## What to produce:
Return each line of the material below that contains the string "Scribe", treating uppercase and lowercase letters as distinct.

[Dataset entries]
╔══
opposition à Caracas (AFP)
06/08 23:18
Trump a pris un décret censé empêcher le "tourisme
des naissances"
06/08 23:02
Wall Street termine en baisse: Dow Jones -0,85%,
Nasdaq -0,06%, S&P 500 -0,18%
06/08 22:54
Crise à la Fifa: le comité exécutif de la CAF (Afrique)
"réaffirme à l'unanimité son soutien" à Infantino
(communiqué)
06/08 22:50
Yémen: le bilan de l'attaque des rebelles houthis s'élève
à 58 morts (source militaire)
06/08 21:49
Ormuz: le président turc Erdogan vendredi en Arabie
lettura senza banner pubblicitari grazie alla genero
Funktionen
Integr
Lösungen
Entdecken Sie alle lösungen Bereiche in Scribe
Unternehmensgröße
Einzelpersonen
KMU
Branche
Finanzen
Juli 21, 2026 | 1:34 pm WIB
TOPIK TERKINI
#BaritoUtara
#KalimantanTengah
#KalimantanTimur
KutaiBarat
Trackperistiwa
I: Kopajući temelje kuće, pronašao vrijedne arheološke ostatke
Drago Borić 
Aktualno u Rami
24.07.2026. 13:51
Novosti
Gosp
╚══
## Response:
Entdecken Sie alle lösungen Bereiche in Scribe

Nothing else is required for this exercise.